Please display every line of the data below that contains the word "values", copying each one in full.

• _SUPPLIED INFORMATION_
========
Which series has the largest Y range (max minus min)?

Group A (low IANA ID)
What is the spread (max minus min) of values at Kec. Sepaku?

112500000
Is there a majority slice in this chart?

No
========
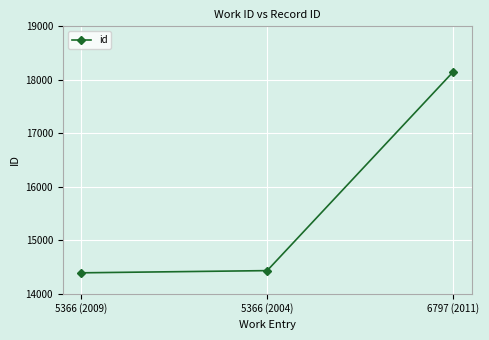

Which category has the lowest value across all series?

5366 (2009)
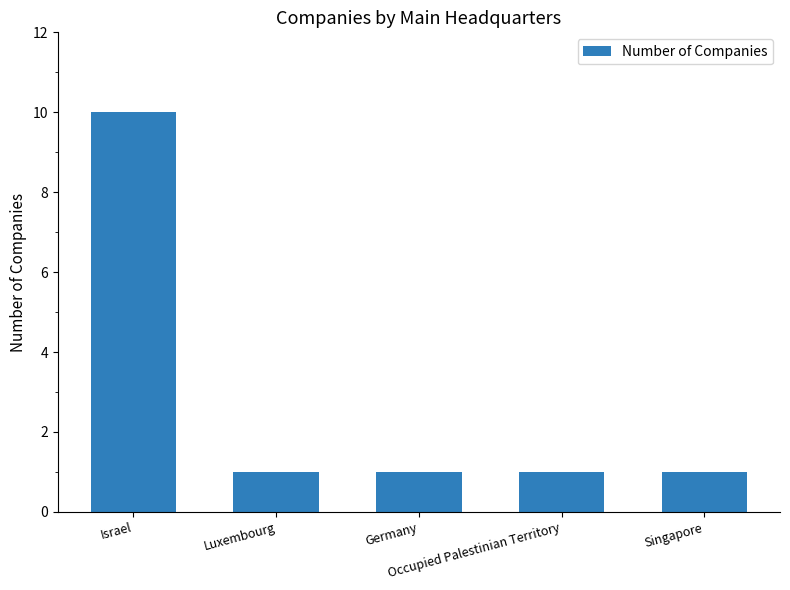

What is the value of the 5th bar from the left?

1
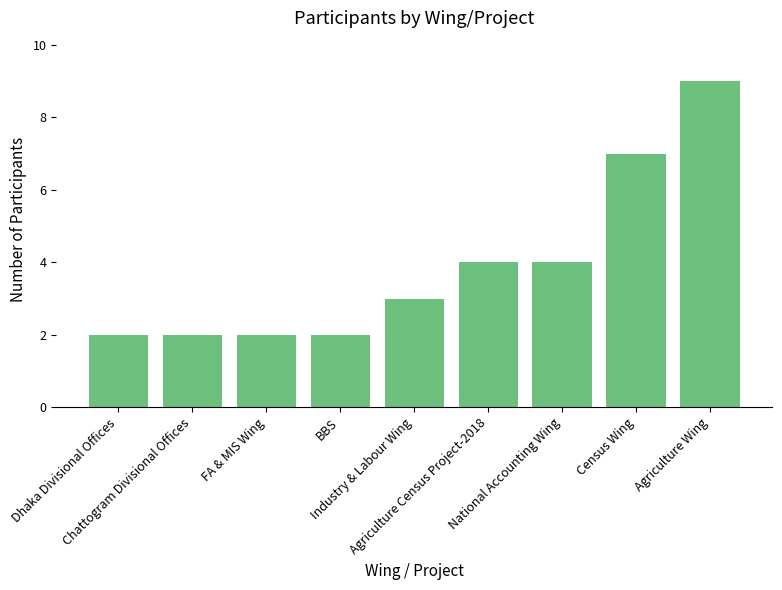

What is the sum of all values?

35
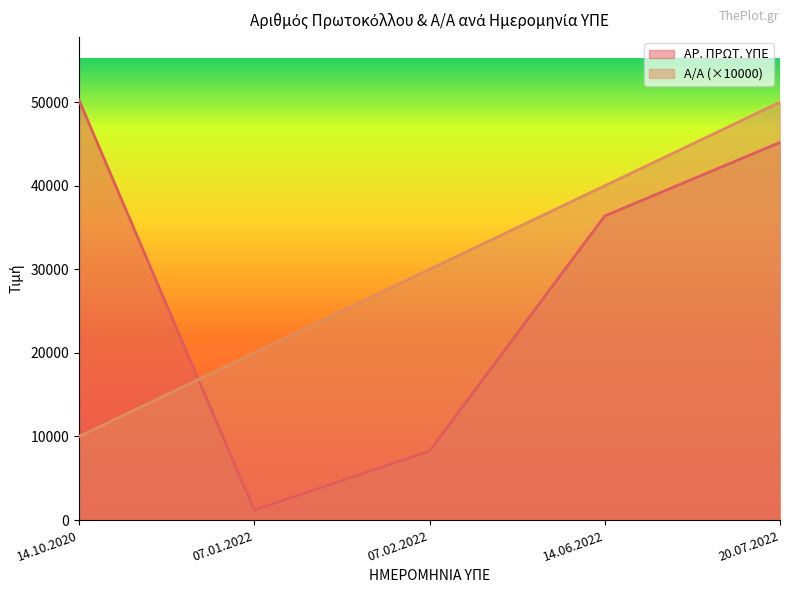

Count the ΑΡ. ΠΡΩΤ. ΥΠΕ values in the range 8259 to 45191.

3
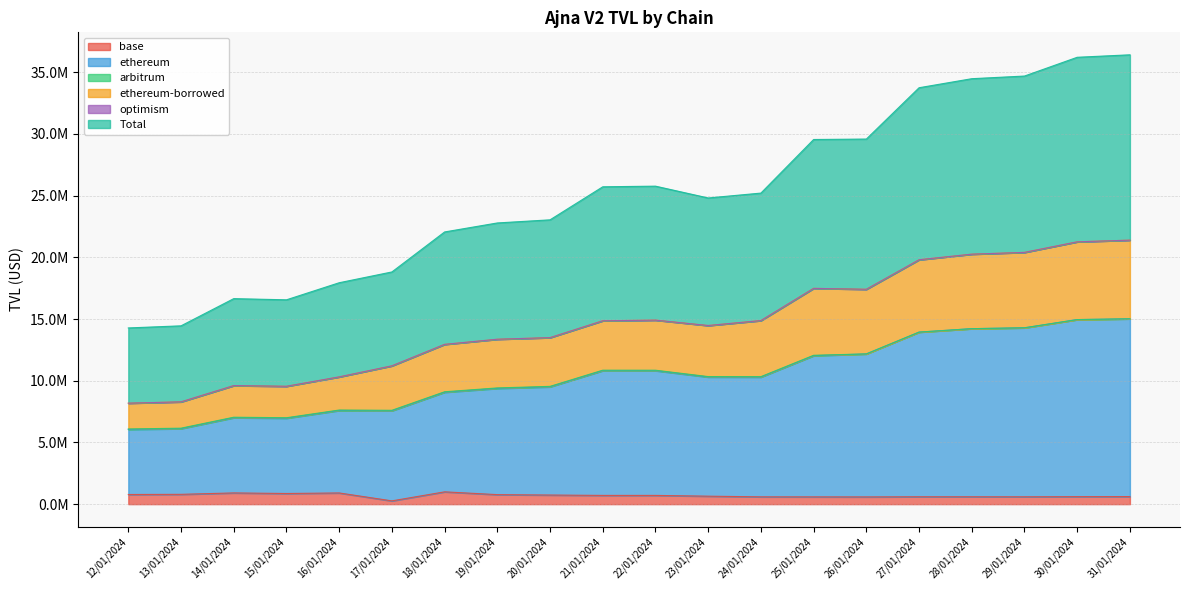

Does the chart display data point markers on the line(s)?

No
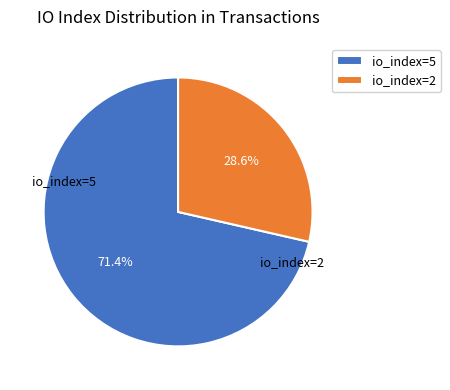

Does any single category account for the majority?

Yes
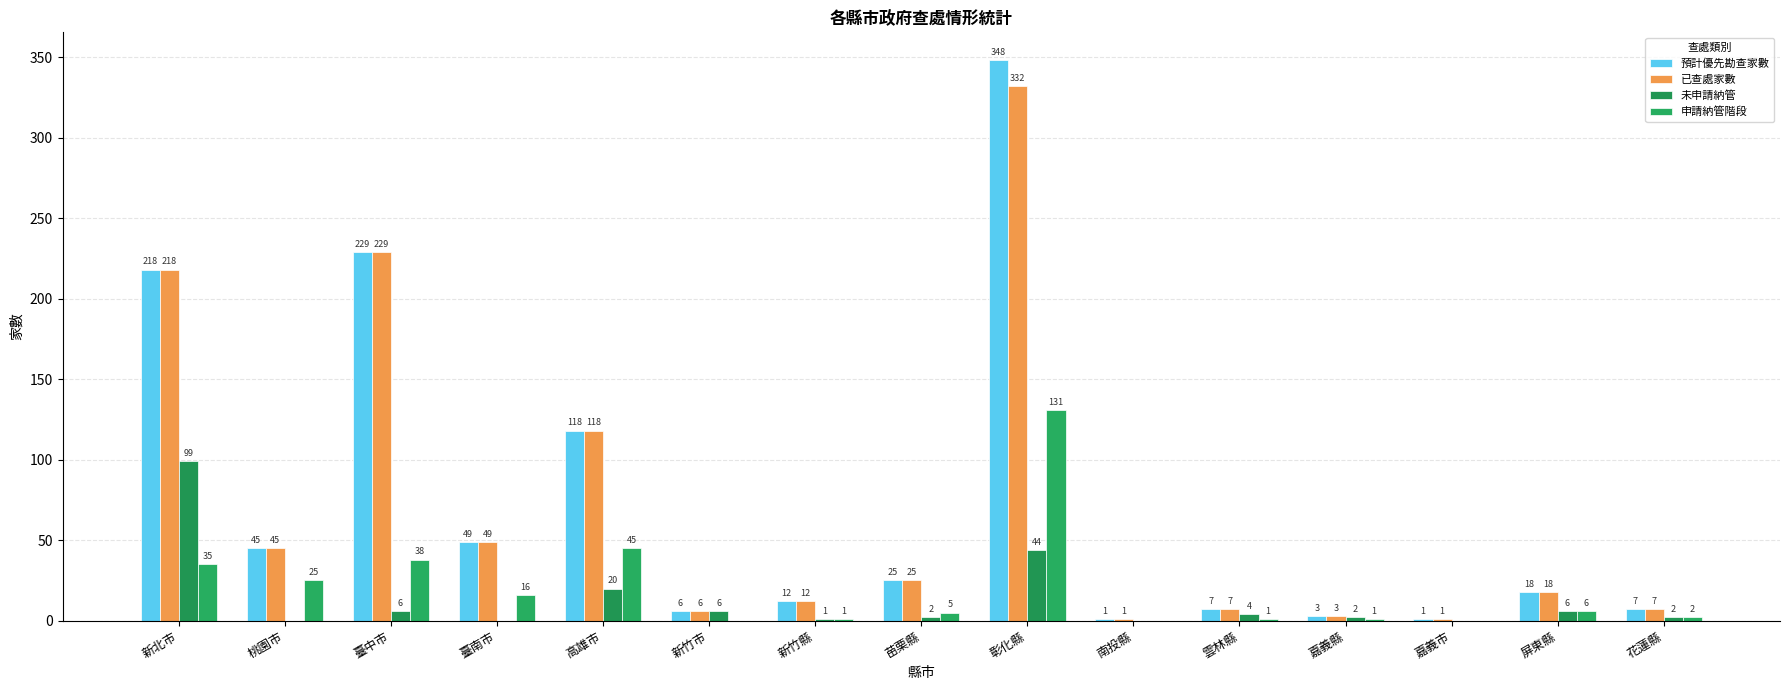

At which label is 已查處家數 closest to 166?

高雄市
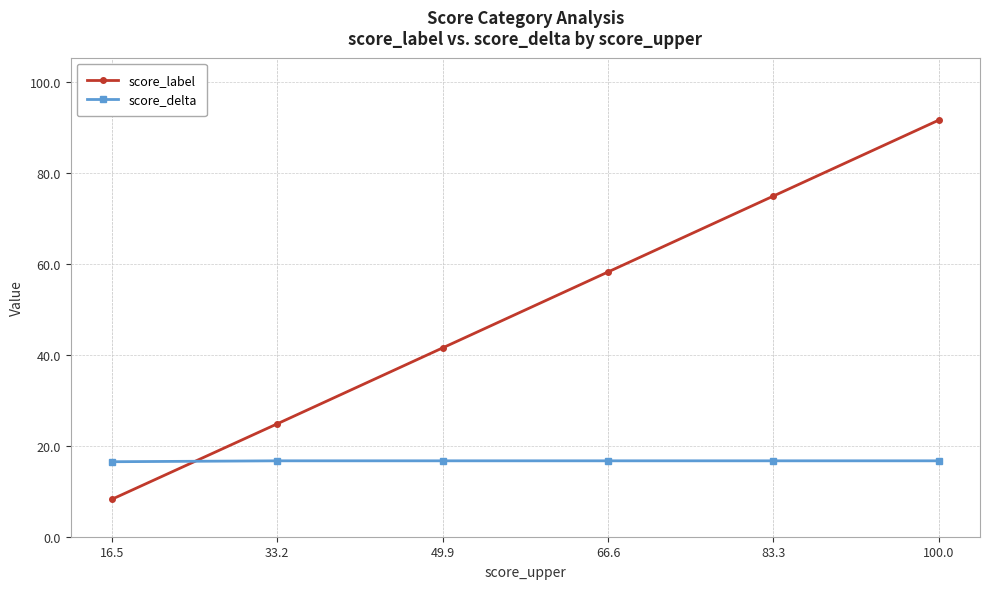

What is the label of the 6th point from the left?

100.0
========
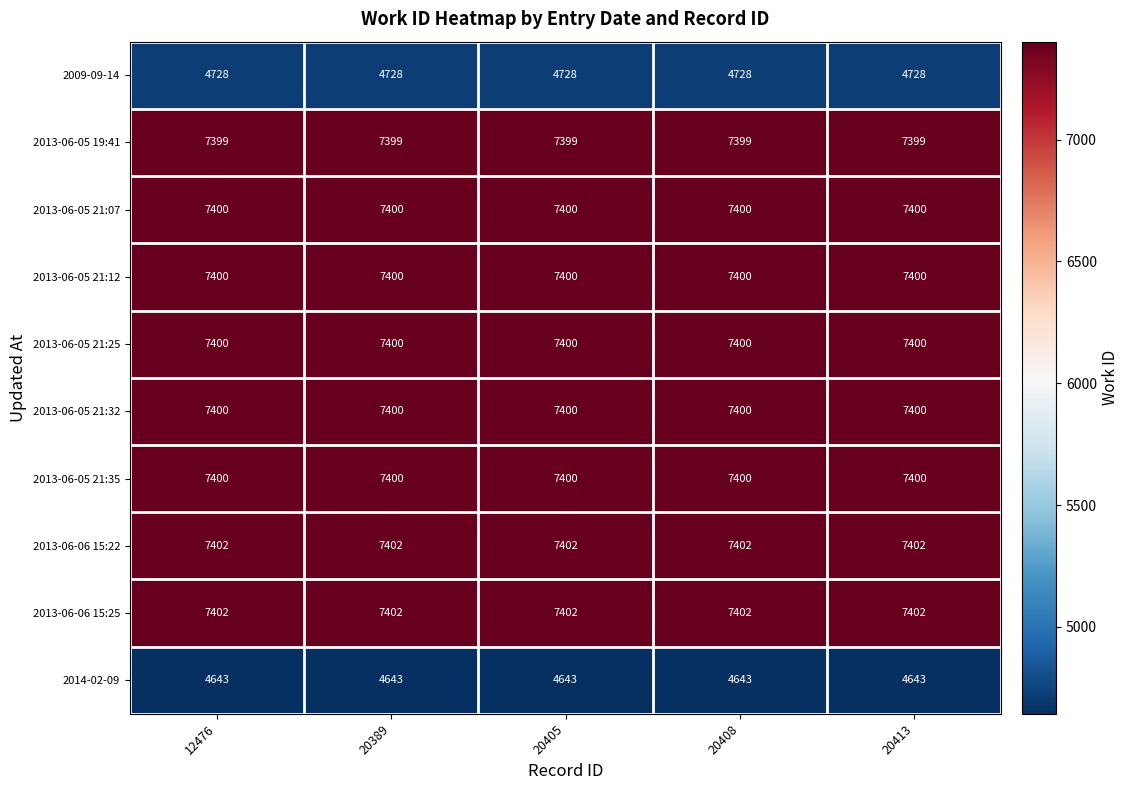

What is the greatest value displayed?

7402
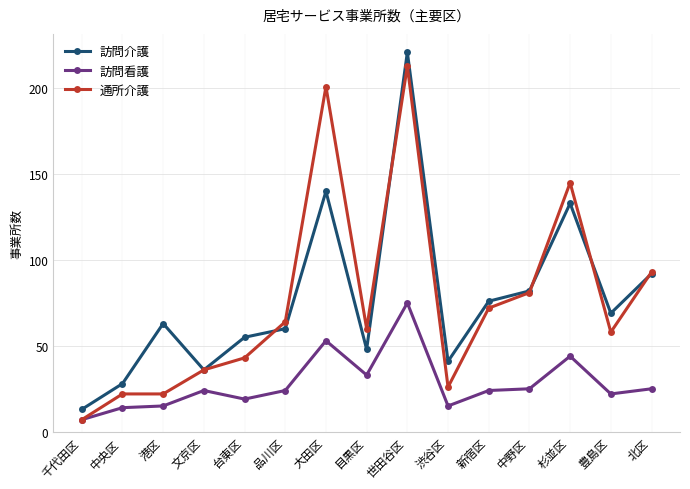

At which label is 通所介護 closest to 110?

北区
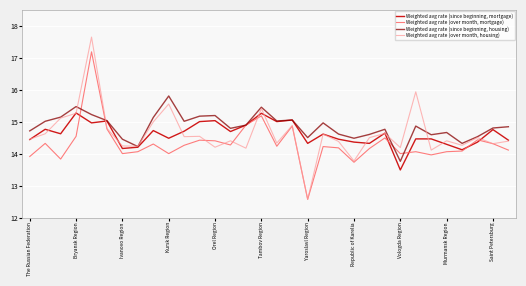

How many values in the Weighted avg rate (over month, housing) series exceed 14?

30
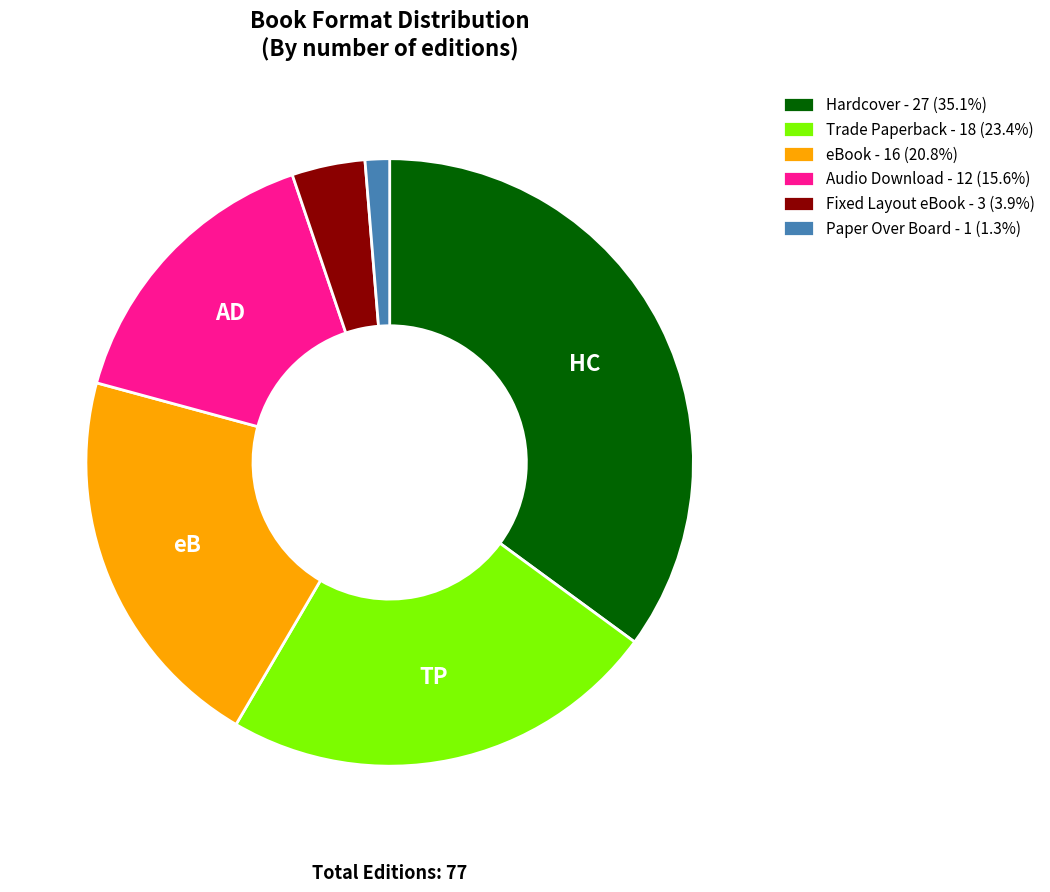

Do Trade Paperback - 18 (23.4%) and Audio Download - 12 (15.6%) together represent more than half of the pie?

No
========
• _SOLUTION TO THE PROBLEM_
What is the spread (max minus min) of values at Kec. Sepaku?
What is the sum of all values?
Count the ΑΡ. ΠΡΩΤ. ΥΠΕ values in the range 8259 to 45191.
How many values in the Weighted avg rate (over month, housing) series exceed 14?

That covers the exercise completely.